With the fragmentation of the joint family organisation and the rise in the number of nuclear families, elders in India often find themselves left alone, neglected and depressed even if they are residing with either their children or even grandchildren. The strain and stresses of the contemporary realm keep family members preoccupied with their own drudgery and education with hardly any time, and occasionally, even proclivity to spend time with the older members of their families.
For elderly people whose offspring have emigrated abroad, the situation is worse. Bereft of the presence of any other person in the household, they try to while away their time with a few errands and lonely walks until such time that their failing health permits. With rising age comes reduced movement and bad health confines them indoors with only the idiot box for solace.
The conventional Indian ethos and the longstanding joint family arrangement had for centuries played a cardinal role in preserving the socio-economic well-being of our greying and greyed venerables. However, with swift transformation in the societal milieu and the institutionalisation of the nuclear family frameworks in the past couple of decades, now elderly people have increasingly become vulnerable to emotional physical and financial insecurities. With the bulk of our populace being less than 30 years of age, the trials and tribulations of our senior citizens have not been given thoughtful deliberation.
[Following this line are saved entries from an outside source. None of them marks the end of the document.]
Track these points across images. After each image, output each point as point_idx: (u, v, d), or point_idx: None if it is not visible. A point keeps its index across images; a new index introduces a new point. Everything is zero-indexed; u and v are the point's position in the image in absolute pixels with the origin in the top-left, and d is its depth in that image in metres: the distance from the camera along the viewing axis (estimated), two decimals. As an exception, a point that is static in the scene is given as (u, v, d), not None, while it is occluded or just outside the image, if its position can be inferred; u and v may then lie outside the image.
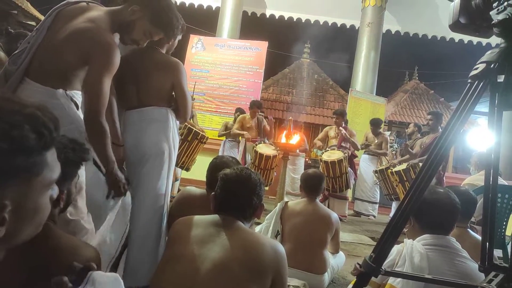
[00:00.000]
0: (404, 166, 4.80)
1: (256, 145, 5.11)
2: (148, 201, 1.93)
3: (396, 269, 1.34)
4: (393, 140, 8.25)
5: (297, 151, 5.64)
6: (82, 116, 1.61)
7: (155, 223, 1.95)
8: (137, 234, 1.90)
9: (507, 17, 0.96)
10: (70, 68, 1.56)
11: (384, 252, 1.06)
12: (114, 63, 1.56)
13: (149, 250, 1.91)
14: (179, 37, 2.15)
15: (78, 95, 1.64)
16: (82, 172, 1.37)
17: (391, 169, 4.94)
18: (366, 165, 6.09)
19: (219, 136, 6.30)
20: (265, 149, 4.93)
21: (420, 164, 4.62)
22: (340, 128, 5.41)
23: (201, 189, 2.11)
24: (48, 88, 1.55)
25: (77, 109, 1.63)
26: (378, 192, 6.06)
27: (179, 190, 5.44)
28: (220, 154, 5.84)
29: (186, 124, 4.32)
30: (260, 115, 6.04)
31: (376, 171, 5.42)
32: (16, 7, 6.36)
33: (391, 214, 5.92)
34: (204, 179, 2.06)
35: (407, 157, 5.18)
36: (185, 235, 1.27)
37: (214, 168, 1.91)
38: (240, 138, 5.72)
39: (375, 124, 6.06)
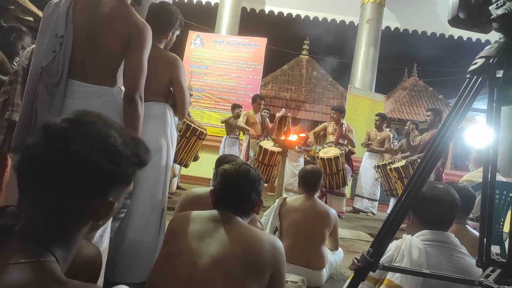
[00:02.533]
0: (402, 162, 4.81)
1: (260, 140, 5.13)
2: (146, 197, 1.93)
3: (394, 264, 1.34)
4: (392, 137, 8.25)
5: (296, 147, 5.65)
6: None
7: (153, 219, 1.94)
8: (135, 230, 1.90)
9: (506, 11, 0.96)
10: (117, 57, 1.56)
11: (382, 247, 1.06)
12: (150, 42, 1.60)
13: (147, 246, 1.91)
14: (178, 32, 2.14)
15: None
16: None
17: (390, 166, 4.94)
18: (368, 162, 6.09)
19: (222, 122, 6.27)
20: (269, 145, 4.94)
21: (419, 160, 4.65)
22: (342, 121, 5.43)
23: (204, 187, 2.11)
24: (105, 87, 1.56)
25: None
26: (379, 189, 6.06)
27: (177, 186, 5.44)
28: (220, 150, 5.83)
29: (185, 120, 4.31)
30: (265, 111, 6.09)
31: (378, 166, 5.41)
32: (13, 2, 6.32)
33: (389, 211, 5.93)
34: (203, 175, 2.06)
35: (408, 154, 5.18)
36: (182, 230, 1.26)
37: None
38: (242, 133, 5.73)
39: (383, 117, 6.10)
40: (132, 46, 1.53)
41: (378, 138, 6.00)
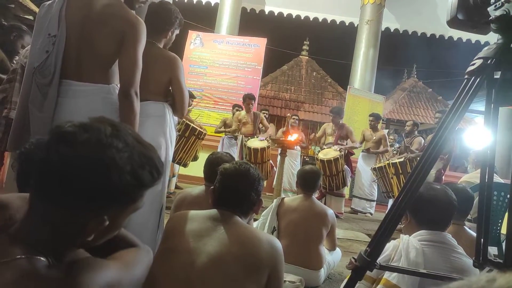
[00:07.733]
0: (401, 158, 4.84)
1: (246, 141, 5.11)
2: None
3: (391, 264, 1.35)
4: (392, 139, 8.26)
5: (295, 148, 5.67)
6: None
7: (150, 219, 1.94)
8: (132, 228, 1.89)
9: (505, 13, 0.97)
10: (111, 55, 1.55)
11: (379, 246, 1.06)
12: (145, 37, 1.58)
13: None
14: (177, 31, 2.14)
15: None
16: None
17: (389, 161, 4.97)
18: (364, 163, 6.09)
19: (215, 132, 6.29)
20: (254, 142, 4.93)
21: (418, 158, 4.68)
22: (342, 122, 5.44)
23: (199, 186, 2.11)
24: (102, 85, 1.54)
25: None
26: (376, 190, 6.06)
27: (176, 186, 5.44)
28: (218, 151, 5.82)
29: (184, 120, 4.31)
30: (263, 112, 6.09)
31: (374, 169, 5.42)
32: (13, 1, 6.31)
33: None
34: (201, 175, 2.06)
35: (405, 155, 5.20)
36: (180, 229, 1.26)
37: (211, 164, 1.93)
38: (237, 134, 5.74)
39: (377, 116, 6.08)
40: (126, 42, 1.52)
41: (374, 138, 6.00)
Living solitary is more often than not cited as the rationale for loneliness. Census 2011 delineates that almost 15 million of our ageing citizens live all alone and about to three-fourths of them are women. One out of every seven of our old folks live in a home where there is not one person below the age of 60 years.
Loneliness does not, however, and necessarily, stem from being unaccompanied or living solitary. Even people living alone can be wholly content if they are organised and have a routine of activities that keep them occupied. Conversely, you may be living with family or in the middle of people and still feel lonesome. This lonesomeness stems from feeling that no one cares for you and you have no one to shower your affection on. A person begins to acquire negative energy when there is no one to converse with.
Academic studies reveal that over 65 per cent of old people are poor with no sources of known income. A total of 35 per cent still have wealth, assets, reserves, investments, bequests and, above all, empathetic kids. However, juxtaposed against the fact that India has a population of 100 million old people and that the number will touch 324 million by 2050 — equivalent to the population of many nations, the lack of a social security architecture becomes galling.
What is most unfortunate is that notwithstanding their financial status, most elderly people face maltreatment in one form or the other, according to a study released to mark the United Nations’ World Elder Abuse Awareness Day observed on the 15th of June each year.
The study reveals that due to lack of knowledge about their entitlements in old age, countless persons are obliged to live in callous conditions. With a momentous surge in the population of the elderly, bone-chilling horror stories of elder abuse bound. The tragic thing is that a majority of older people are acquiescent to their fates.
With the average age of the NDA/BJP government being 60 years, it is necessary that a holistic policy for the continuing physical and mental well being of our senior citizens backed by significant resources should be put in place. The National Policy of Senior Citizens, 2011, a laudable initiative that unfortunately has remained on paper, requires an update and proper implementation. Most of all, it just takes giving some respect and care to the elderly to make their day. We owe it to them.